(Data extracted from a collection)
○ ○ ○ ○ ○ ○ ○

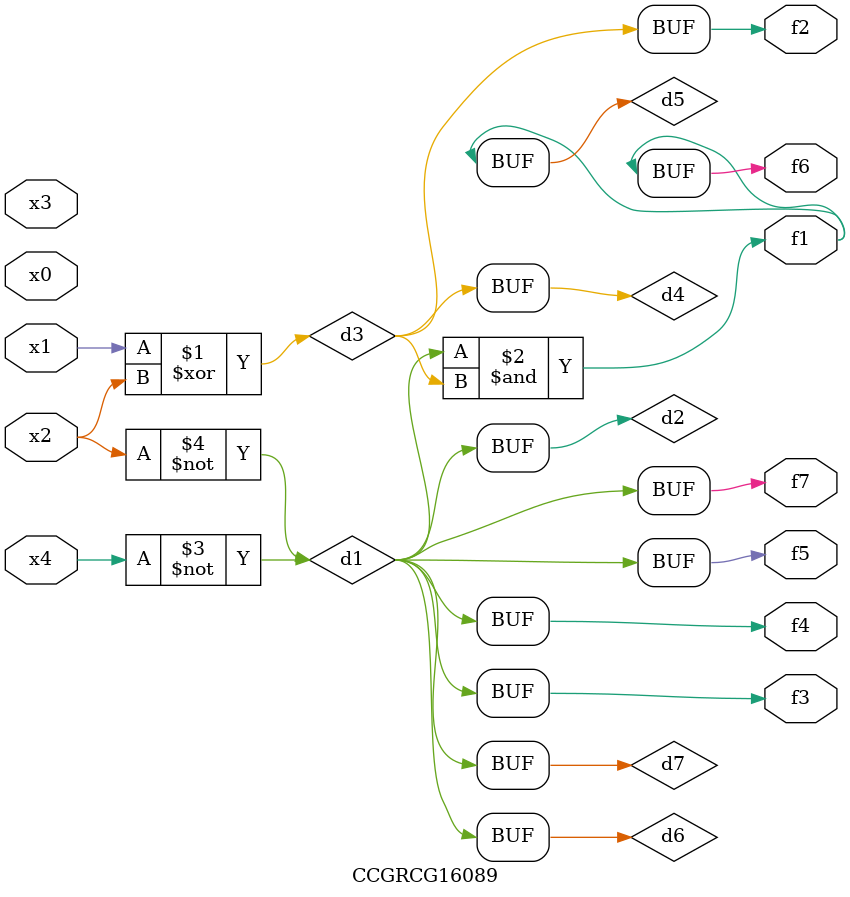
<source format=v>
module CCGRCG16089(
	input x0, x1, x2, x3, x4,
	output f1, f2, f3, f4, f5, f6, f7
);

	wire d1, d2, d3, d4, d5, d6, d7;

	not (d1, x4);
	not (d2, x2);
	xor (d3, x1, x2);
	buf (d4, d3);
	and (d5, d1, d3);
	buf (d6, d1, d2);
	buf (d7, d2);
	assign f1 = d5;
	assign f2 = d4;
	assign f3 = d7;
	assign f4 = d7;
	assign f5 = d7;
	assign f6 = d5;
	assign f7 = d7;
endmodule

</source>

○ ○ ○ ○ ○ ○ ○

Instructions for the task:
When you transcribe the entries, reproduce each line exactly and skip any picture.

Reply to the exercise:
<source format=v>
module CCGRCG16089(
	input x0, x1, x2, x3, x4,
	output f1, f2, f3, f4, f5, f6, f7
);

	wire d1, d2, d3, d4, d5, d6, d7;

	not (d1, x4);
	not (d2, x2);
	xor (d3, x1, x2);
	buf (d4, d3);
	and (d5, d1, d3);
	buf (d6, d1, d2);
	buf (d7, d2);
	assign f1 = d5;
	assign f2 = d4;
	assign f3 = d7;
	assign f4 = d7;
	assign f5 = d7;
	assign f6 = d5;
	assign f7 = d7;
endmodule

</source>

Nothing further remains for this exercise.